[Collected data]

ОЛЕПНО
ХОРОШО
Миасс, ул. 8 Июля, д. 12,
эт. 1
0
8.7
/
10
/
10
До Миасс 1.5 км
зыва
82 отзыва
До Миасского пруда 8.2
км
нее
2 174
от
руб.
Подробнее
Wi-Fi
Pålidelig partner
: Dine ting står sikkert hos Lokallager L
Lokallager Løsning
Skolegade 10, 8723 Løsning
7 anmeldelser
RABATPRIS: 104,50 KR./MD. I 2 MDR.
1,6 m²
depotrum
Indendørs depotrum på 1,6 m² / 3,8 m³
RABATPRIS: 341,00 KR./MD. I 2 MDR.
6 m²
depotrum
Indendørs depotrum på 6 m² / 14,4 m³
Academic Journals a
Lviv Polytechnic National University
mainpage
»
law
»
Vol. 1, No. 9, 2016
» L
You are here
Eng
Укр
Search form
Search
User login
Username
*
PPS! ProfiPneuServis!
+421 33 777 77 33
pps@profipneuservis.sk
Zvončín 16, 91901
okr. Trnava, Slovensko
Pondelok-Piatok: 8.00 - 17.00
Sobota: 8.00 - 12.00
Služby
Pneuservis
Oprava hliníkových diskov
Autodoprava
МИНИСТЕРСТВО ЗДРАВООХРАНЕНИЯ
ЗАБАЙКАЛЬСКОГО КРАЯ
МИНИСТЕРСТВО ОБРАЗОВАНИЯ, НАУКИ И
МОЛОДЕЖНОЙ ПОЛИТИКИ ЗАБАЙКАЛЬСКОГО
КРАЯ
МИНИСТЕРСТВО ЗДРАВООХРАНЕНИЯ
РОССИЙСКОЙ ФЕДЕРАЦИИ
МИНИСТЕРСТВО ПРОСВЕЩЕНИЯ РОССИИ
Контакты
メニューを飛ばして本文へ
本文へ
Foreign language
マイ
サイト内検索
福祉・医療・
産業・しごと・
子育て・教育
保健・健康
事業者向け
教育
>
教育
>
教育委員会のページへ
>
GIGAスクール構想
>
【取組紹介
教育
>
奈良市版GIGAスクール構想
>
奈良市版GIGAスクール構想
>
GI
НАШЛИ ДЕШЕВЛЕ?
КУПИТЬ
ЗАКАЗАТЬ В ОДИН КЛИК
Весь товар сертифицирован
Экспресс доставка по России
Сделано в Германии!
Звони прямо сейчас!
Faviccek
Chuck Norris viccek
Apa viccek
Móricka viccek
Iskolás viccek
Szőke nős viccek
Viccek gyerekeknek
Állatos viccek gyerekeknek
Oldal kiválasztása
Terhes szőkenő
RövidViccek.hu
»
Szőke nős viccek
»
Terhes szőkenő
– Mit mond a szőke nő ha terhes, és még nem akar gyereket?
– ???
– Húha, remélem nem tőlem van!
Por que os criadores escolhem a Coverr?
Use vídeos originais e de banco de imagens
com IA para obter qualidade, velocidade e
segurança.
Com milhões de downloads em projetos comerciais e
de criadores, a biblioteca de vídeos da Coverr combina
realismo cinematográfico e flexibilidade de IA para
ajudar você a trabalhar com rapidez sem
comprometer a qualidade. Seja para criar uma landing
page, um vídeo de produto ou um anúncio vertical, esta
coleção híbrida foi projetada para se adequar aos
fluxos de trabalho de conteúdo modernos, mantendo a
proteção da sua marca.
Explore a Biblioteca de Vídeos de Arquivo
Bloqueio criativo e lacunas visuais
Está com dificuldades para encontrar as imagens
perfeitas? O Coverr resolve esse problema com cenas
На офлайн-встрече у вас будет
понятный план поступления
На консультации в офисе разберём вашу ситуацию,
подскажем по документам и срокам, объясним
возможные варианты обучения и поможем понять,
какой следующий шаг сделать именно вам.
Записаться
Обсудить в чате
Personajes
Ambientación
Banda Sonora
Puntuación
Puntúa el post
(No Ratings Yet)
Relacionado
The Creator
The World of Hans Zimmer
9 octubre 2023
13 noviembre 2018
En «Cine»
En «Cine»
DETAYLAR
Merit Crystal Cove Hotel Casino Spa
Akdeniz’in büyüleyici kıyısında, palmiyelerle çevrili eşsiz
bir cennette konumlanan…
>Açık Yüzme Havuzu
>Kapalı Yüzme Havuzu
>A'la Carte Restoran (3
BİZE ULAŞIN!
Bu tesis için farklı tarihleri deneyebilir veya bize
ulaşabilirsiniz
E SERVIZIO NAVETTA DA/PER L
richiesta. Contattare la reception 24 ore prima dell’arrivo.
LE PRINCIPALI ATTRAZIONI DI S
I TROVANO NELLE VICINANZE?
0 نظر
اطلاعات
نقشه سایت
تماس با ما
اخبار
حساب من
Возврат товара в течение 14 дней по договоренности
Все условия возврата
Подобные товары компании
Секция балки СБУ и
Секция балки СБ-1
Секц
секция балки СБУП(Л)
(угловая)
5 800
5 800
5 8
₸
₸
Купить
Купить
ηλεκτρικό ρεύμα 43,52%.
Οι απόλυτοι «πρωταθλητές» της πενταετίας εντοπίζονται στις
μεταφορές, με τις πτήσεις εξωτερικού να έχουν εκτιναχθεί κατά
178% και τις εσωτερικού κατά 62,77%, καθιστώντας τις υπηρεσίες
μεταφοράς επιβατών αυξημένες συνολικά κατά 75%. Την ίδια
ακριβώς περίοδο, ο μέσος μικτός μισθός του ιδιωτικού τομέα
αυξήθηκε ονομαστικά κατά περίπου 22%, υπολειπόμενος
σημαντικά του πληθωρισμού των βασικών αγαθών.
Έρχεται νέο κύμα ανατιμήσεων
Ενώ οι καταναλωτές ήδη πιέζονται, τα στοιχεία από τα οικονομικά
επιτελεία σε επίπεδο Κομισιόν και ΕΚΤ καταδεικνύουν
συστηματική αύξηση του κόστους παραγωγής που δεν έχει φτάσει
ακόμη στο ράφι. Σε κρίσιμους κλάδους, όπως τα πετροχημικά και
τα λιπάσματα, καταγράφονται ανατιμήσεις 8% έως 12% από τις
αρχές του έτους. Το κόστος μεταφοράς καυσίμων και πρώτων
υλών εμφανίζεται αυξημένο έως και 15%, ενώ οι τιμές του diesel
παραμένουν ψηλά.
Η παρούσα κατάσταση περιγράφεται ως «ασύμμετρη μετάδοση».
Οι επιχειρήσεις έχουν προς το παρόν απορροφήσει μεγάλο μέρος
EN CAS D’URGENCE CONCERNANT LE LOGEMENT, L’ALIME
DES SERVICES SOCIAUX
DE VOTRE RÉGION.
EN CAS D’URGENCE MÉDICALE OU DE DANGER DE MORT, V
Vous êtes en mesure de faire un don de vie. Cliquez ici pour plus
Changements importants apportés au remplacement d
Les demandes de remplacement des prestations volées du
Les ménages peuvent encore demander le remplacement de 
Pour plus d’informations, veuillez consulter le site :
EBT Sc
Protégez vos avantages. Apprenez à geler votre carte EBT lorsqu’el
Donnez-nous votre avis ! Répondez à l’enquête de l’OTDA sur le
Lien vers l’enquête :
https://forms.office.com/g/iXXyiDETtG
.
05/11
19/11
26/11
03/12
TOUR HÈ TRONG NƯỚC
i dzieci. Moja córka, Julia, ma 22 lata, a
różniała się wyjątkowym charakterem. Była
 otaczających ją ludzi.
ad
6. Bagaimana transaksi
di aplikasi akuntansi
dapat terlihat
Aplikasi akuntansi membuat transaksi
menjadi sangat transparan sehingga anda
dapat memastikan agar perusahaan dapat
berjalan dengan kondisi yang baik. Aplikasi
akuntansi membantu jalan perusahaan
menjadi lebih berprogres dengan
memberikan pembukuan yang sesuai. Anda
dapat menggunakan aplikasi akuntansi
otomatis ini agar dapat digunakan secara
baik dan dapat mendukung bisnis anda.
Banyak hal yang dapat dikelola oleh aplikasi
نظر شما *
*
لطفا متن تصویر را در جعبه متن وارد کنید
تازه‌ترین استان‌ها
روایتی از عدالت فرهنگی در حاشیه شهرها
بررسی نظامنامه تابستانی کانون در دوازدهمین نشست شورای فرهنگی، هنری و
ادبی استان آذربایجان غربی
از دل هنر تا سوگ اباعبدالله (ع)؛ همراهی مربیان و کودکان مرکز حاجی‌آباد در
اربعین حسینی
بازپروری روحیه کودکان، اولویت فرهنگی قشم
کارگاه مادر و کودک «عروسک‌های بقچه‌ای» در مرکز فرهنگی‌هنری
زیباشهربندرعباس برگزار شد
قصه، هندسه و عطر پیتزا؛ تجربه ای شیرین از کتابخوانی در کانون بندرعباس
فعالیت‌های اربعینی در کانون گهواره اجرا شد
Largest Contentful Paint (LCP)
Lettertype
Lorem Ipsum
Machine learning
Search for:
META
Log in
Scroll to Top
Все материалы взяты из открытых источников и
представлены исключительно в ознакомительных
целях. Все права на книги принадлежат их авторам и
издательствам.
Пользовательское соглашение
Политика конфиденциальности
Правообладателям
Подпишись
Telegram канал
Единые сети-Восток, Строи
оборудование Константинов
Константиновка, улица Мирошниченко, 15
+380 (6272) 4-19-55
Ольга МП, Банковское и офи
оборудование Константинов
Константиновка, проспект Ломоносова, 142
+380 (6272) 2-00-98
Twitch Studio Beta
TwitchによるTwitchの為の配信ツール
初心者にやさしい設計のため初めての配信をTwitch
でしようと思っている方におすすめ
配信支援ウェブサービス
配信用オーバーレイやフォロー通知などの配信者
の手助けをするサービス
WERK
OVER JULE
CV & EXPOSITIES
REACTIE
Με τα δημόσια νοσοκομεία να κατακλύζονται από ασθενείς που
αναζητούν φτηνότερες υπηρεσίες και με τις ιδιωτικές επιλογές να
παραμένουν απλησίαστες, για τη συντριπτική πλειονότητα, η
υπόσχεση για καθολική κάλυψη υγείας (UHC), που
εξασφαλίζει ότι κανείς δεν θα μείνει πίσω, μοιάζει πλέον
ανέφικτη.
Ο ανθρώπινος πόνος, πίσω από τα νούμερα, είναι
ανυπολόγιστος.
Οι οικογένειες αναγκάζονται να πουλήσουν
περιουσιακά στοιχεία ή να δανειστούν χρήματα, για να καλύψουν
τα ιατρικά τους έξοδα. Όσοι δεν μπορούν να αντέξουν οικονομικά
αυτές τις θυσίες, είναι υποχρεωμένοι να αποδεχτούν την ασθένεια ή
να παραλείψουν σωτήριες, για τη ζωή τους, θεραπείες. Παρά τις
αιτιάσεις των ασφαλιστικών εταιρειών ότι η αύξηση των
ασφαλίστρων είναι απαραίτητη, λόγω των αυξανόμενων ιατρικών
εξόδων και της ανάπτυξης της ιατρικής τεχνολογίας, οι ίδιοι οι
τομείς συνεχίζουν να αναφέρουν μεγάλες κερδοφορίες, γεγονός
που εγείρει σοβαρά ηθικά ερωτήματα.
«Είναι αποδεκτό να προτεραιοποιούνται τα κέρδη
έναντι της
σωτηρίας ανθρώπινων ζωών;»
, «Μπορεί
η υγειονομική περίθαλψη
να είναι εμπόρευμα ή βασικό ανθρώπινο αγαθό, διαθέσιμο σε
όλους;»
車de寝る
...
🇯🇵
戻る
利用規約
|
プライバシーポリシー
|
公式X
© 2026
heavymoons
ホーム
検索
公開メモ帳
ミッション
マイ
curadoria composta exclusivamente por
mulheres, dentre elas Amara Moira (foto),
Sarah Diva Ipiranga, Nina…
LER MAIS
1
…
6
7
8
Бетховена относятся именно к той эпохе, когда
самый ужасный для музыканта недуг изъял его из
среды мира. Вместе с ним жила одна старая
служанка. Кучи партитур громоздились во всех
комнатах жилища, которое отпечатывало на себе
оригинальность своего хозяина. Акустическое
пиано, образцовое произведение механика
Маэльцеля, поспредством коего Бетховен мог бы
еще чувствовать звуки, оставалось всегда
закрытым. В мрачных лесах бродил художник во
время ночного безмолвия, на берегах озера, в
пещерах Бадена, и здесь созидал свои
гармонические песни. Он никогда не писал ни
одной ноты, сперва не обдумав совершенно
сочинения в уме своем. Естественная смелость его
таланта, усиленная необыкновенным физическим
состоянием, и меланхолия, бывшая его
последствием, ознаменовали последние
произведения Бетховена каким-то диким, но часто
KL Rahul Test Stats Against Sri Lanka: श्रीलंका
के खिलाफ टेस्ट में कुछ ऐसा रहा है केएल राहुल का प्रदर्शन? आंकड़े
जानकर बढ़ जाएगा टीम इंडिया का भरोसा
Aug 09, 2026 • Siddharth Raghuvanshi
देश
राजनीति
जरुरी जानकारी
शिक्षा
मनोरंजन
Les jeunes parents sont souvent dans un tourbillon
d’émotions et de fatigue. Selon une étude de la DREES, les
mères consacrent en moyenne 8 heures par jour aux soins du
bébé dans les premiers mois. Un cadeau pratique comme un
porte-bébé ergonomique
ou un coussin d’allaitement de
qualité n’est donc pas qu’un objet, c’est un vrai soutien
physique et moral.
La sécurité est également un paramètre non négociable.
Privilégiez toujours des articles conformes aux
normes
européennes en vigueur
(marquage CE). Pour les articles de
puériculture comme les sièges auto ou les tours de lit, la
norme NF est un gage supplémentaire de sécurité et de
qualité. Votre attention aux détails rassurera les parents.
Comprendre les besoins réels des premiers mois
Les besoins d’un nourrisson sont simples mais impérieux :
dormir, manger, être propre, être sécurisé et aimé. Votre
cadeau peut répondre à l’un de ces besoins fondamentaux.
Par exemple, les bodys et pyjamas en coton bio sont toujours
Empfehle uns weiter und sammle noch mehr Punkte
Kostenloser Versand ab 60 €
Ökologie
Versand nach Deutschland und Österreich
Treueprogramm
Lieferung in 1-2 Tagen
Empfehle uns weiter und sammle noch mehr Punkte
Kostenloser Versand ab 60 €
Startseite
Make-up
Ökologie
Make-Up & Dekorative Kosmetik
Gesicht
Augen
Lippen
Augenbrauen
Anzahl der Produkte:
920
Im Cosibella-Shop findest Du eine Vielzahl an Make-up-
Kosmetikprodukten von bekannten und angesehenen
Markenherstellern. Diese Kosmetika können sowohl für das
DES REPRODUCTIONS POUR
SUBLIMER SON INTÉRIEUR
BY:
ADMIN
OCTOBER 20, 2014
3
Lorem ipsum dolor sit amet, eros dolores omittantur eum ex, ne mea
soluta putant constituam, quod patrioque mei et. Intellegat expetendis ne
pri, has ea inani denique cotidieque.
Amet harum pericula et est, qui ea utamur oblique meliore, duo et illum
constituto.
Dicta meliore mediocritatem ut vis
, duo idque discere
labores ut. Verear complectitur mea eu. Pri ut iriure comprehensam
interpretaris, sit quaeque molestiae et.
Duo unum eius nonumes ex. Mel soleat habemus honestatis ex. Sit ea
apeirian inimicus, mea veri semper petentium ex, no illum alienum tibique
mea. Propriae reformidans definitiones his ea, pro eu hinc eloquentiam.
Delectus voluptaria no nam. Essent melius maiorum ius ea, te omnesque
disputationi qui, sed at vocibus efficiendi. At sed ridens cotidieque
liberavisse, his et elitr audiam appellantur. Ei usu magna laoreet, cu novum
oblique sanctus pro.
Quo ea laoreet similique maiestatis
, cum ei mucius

#### Written task:
Reproduce the lines of the items verbatim, starting at the beginning of the items and ending with the line that contains "Academic Journals a", including both ends.

#### Task response:
ОЛЕПНО
ХОРОШО
Миасс, ул. 8 Июля, д. 12,
эт. 1
0
8.7
/
10
/
10
До Миасс 1.5 км
зыва
82 отзыва
До Миасского пруда 8.2
км
нее
2 174
от
руб.
Подробнее
Wi-Fi
Pålidelig partner
: Dine ting står sikkert hos Lokallager L
Lokallager Løsning
Skolegade 10, 8723 Løsning
7 anmeldelser
RABATPRIS: 104,50 KR./MD. I 2 MDR.
1,6 m²
depotrum
Indendørs depotrum på 1,6 m² / 3,8 m³
RABATPRIS: 341,00 KR./MD. I 2 MDR.
6 m²
depotrum
Indendørs depotrum på 6 m² / 14,4 m³
Academic Journals a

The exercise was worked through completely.